|Royt, Paulette - GEORGE MASON UNIVERSITY|
|Moneychuck, Robert - GEORGE MASON UNIVERSITY|
|Ravich, Vadim - GEORGE MASON UNIVERSITY|
|Ponnaluri, Padma - GEORGE MASON UNIVERSITY|
|Pannell, Lewis - NAT INSTITUTE OF HEALTH|
|Chandhoke, Vikas - GEORGE MASON UNIVERSITY|
|Stalick, Wayne - GEORGE MASON UNIVERSITY|
|DE Sesso, Leo - GEORGE MASON UNIVERSITY|
|Ghei, Rashmi - GEORGE MASON UNIVERSITY|
Submitted to: Journal of Bacteriology
Publication Type: Peer Reviewed Journal
Publication Acceptance Date: October 25, 2001
Publication Date: December 1, 2001
Citation: ROYT, P.W., MONEYCHUCK, R.V., RAVICH, V., PONNALURI, P., PANNELL, L.K., BUYER, J.S., CHANDHOKE, V., STALICK, W.M., DE SESSO, L.C., GHEI, R. 4-HYDROXY-2-NONYLQUINDINE: A NOVEL IRON CHELATOR ISOLATED FROM A BACTERIAL CELL MEMBRANE. JOURNAL OF BACTERIOLOGY. 29: 387-397. 2001. Interpretive Summary: Siderophores are iron-binding compounds produced by most bacteria and fungi. Siderophores are produced when the cell is starved for iron. The siderophores are released to the extracellular environment. The siderophore then binds iron and the ferric siderophore is actively transported back in to the cell, where the iron is released and used by the microorganism. Siderophores have been shown to have antibacterial and antifungal properties, and siderophores are virulence factors in certain animal pathogens. A study of iron transport and metabolism in the human pathogen Pseudomonas aeruginosa revealed that the cytoplasmic membrane was red in iron-rich cells, suggesting that the membrane was high in iron. In this study the molecule that binds iron in the membrane was identified as 4-hydroxy-2-nonylquinoline, a compound known to have antibiotic activity. While the purpose of storing iron in the cytoplasmic membrane is not yet clear, it might be useful for iron storage before incorporation into bacterioferritin or cytochromes. Alternatively, extracellular iron from siderophores might be transferred into cytoplasmic 4-hydroxy-2-nonylquinoline during the transport process. This study will be useful to scientists studying microbial iron transport and physiology, and may eventually lead to novel strategies for suppressing the growth of pathogens.
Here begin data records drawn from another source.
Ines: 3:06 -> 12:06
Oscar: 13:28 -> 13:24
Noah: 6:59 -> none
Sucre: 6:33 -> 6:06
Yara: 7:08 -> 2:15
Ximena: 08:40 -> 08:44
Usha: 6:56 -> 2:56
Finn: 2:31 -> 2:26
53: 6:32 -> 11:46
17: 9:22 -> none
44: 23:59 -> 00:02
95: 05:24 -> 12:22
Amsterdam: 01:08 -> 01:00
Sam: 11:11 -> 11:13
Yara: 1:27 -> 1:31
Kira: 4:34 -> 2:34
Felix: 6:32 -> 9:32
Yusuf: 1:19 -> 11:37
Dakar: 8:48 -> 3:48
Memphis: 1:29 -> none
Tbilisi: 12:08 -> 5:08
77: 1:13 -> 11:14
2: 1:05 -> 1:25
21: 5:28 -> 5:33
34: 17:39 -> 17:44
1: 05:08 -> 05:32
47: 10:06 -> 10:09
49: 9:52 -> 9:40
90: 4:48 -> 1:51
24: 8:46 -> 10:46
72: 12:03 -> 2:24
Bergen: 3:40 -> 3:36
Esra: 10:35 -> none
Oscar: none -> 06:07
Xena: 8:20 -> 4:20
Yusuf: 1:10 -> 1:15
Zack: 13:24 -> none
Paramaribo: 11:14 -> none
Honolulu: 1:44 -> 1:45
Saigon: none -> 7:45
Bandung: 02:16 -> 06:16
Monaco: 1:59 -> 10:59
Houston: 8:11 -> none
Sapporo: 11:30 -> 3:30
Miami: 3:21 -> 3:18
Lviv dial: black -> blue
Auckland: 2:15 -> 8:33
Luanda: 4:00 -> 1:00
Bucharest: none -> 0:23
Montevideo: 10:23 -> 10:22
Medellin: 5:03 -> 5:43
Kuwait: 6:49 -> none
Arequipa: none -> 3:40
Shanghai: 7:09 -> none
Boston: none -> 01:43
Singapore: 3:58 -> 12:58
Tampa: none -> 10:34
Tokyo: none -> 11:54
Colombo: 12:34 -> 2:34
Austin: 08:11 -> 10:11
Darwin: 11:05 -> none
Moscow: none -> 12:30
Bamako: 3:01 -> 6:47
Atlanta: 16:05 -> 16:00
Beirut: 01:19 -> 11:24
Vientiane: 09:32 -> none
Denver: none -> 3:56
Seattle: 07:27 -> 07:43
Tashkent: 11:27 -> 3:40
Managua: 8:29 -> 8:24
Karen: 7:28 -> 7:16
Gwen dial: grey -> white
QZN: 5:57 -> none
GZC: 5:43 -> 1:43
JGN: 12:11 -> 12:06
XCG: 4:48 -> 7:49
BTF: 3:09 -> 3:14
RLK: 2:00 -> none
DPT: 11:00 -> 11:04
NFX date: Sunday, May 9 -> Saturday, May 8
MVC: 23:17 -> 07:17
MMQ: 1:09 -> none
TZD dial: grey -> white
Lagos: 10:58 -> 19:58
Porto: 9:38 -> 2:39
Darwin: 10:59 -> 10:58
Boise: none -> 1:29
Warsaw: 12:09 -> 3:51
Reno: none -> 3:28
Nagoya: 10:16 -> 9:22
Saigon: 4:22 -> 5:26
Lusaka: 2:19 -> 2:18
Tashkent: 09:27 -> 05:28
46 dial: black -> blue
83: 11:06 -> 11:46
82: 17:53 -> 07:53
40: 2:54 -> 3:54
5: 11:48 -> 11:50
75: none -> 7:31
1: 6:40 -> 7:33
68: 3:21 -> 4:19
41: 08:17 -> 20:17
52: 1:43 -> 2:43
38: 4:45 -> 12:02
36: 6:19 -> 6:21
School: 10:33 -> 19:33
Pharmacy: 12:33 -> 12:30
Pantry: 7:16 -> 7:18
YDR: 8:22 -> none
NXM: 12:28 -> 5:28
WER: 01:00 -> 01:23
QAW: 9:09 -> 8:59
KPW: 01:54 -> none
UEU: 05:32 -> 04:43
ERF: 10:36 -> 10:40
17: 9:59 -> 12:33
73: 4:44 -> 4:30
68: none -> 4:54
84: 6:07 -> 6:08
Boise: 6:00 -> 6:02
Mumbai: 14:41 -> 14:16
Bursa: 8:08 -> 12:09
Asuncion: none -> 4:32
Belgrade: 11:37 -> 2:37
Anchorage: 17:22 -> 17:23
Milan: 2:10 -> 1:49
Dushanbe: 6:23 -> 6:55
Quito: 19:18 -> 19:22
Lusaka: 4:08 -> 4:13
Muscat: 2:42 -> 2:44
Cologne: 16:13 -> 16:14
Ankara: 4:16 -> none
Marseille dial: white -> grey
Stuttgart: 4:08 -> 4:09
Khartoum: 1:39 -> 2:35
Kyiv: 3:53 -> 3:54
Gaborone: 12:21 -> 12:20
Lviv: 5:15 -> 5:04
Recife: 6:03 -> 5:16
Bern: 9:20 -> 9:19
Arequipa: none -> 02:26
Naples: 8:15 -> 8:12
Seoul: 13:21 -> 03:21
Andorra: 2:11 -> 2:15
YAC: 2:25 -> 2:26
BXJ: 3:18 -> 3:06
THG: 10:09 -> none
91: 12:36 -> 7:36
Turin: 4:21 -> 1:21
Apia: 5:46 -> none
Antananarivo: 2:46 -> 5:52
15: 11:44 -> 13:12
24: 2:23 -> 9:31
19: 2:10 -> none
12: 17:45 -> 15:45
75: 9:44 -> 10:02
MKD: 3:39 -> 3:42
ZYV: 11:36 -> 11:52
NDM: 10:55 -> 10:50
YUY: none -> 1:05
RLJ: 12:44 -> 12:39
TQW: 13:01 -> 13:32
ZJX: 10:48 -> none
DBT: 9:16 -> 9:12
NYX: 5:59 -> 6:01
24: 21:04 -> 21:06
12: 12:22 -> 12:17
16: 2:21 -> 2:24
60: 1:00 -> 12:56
Technical Abstract: The membrane associated iron chelator of Pseudomonas aeruginosa has been extracted from membranes of iron-rich cells with ethanol, and purified by phase HPLC. Using 13C NMR and FAB mass spectroscopy, the structure of the chelator has been determined to be 4-hydroxy-2-nonyl quinoline. This compound has been previously isolated and named pseudan IX, a name which we use here. We synthesized pseudan IX and show that the spectral properties of the synthesized compound and the purified compounds are nearly identical. Also purified from the ethanol exract of membranes is 4-hydroxy-2-heptylquinoline, i.e. pseudan VII. Bacterially purified pseudan IX binds iron as indicated by the incorporation of radiolabeled iron into the chelator and by the formation of pink micelles in the ethanol extract. The formation of pink micelles upon addition of iron to the synthesized compound indicates that it binds iron.